Quaranta. Un numero pieno di significati nella Bibbia
Articolo tratto da Castello7, lettera settimanale ai parrocchiani, anno 26°, n. 19, del 5 marzo 2017
Il numero quaranta è un numero pieno di significati per l’uomo biblico. Quando designa un tempo si tratta sempre di un periodo che segna una situazione provvisoria e di attesa. E’ il tempo del castigo e della penitenza, ma anche il tempo della misericordia e del perdono. E’ il tempo dell’intimità con Dio e del colloquio con lui. E’ il tempo in cui l’uomo prende coscienza di sé e si prepara ad accogliere i doni di Dio.
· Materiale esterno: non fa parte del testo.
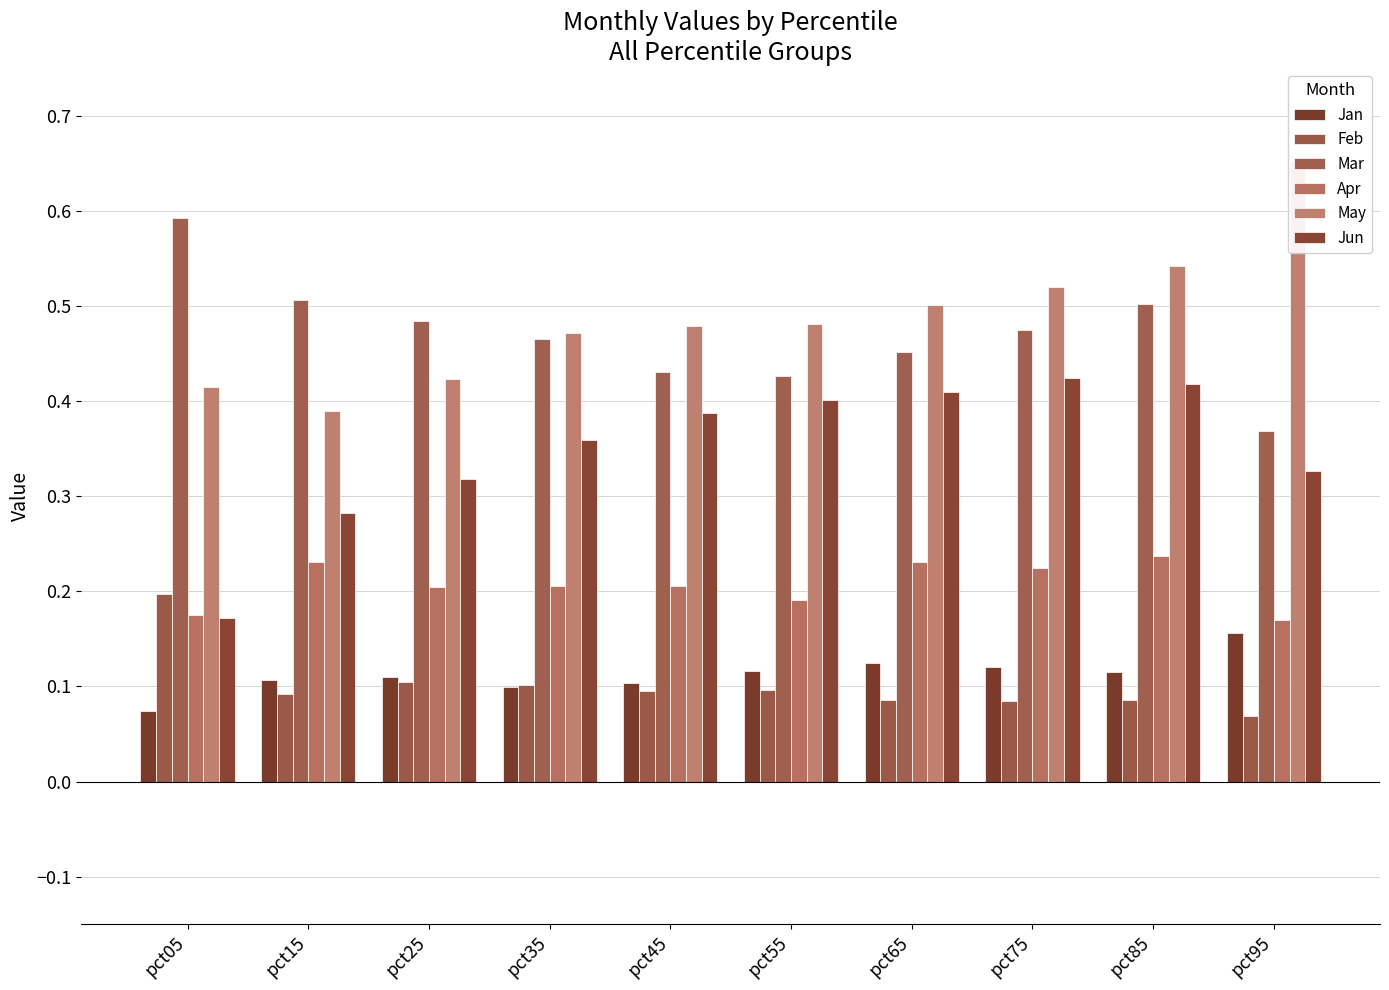

At pct55, list the series in order from smallest to largest.

Feb, Jan, Apr, Jun, Mar, May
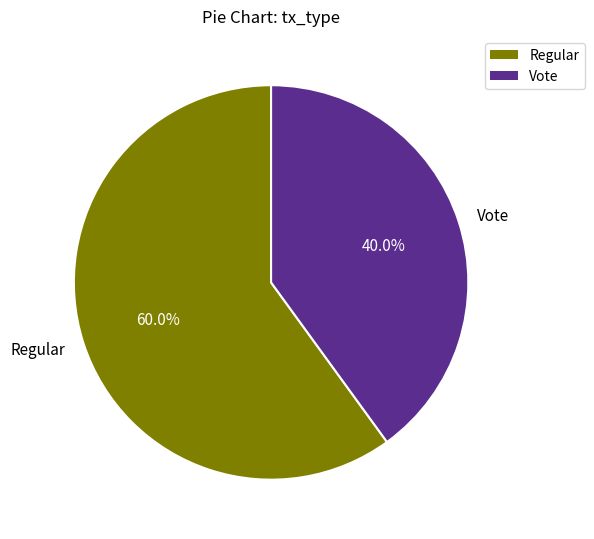

Is it true that Regular is 60% of the pie?

True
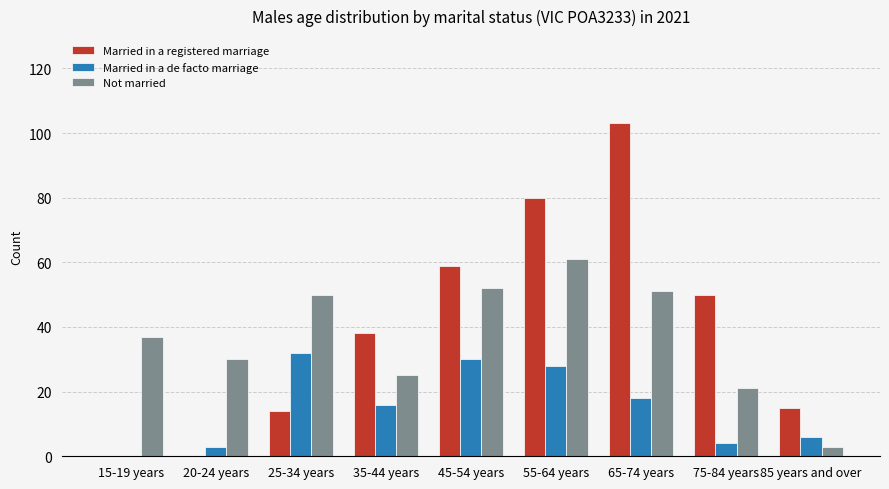

Which category has the highest value in the Married in a registered marriage series?

65-74 years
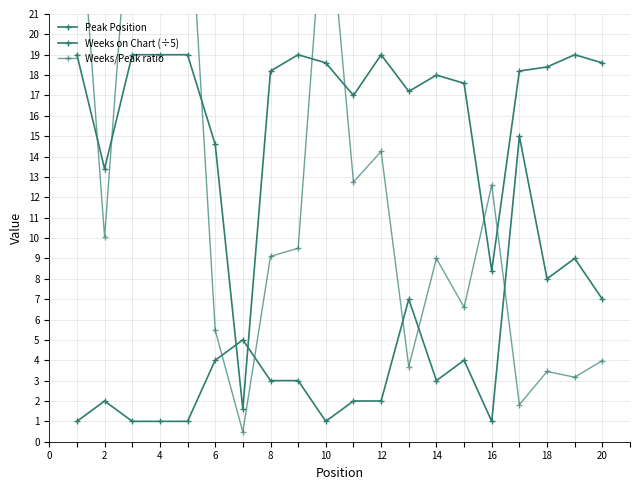

Does the chart display data point markers on the line(s)?

Yes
E’ il tempo dell’Alleanza e della rivelazione.
Per rendersi conto di tutti questi significati è necessario tener presente che nell’antichità i numeri venivano rappresentati con le lettere dell’alfabeto e pertanto, attraverso i numeri (o meglio le lettere che servivano per indicare un numero), si potevano esprimere concetti che niente avevano a che vedere col loro valore numerico. Presso alcuni popoli, e in particolare per il popolo ebraico, dalla forma di queste lettere si potevano ricavare anche significati simbolici.
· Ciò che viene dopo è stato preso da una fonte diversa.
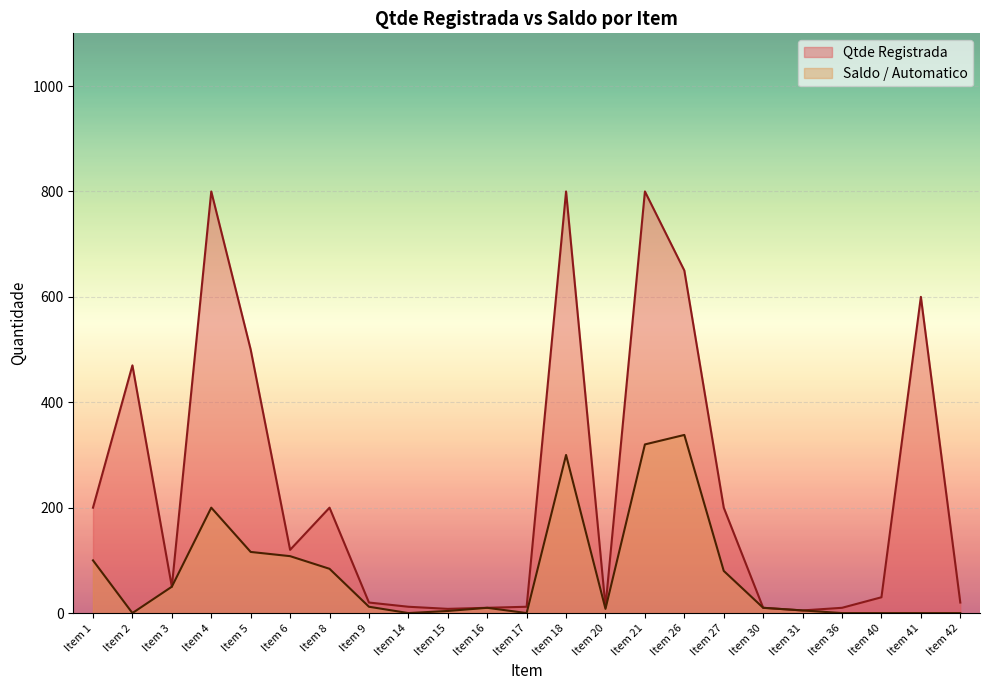

List the series in order of their peak value, lowest first.

Saldo / Automatico, Qtde Registrada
La lettera (ebraica) MEM oltre al numero 40 indica con la sua forma il ventre materno e anche una sorgente di acqua. I quaranta giorni così rappresentano un periodo determinato che racchiude un avvenimento o un’esperienza che si prolunga nel tempo, ma che è aperto alla vita.
Scorrendo la bibbia vediamo anche che con 40 anni si indica la durata della vita di un uomo. Con questo criterio il Deuteronomio (34,7) può affermare che Mosè visse 120 anni, cioè 40×3, perché per tre volte egli ha mutato radicalmente la sua esperienza di vita.
Sono 40 gli anni trascorsi dal popolo di Israele nel deserto; 40 giorni e 40 notti durò il diluvio (Gen. 7,4); 40 giorni e 40 notti Mosè rimase sul monte (Es. 24,18); Elia camminò per 40 giorni e 40 notti nel deserto per sfuggire all’ira della regina Gezabele (1 Re,19,8); 40 giorni sono il tempo concesso agli abitanti di Ninive per fare penitenza (Giona 3,4); 40 sono il massimo dei colpi di verga per le punizioni corporali (Deut. 25, 3).
Nel Nuovo Testamento il numero 40 si trova 22 volte. I vangeli sinottici parlano di 40 giorni e 40 notti di digiuno di Gesù nel deserto (Matteo 4,1ss; Marco 1,13; Luca 4,2 ss) mettendoli in relazione con il periodo trascorso da Mosè sul monte Sinai. Matteo e Luca poi stabiliscono anche un raffronto fra la permanenza del popolo d’Israele nel deserto, periodo in cui «tentarono e misero alla prova Dio» (Salmo 95,9-10), con la fedeltà e l’obbedienza di Gesù.
In questo modo, servendosi del semplice numero 40, gli evangelisti ci invitano a riconoscere in Gesù il nuovo Mosè, che dà inizio al nuovo popolo capace di dare un senso nuovo all’alleanza fondata non più su una legge scritta, ma sulla stessa persona di Gesù.
Secondo il libro degli Atti (1,3) per 40 giorni il Signore si manifestò ai discepoli dopo la risurrezione prima di salire al cielo per completare il suo insegnamento e confermarli nella fede.
La Chiesa ci propone i quaranta giorni della Quaresima perché nel silenzio e nell’ascolto della Parola possiamo ritrovare il senso del nostro pellegrinaggio qui sulla terra, perché possiamo scoprire la nostra dimensione di limite e di peccato, perché possiamo accogliere il dono dello Spirito Santo, che dà vita e speranza e nascere di nuovo nella Pasqua del Signore.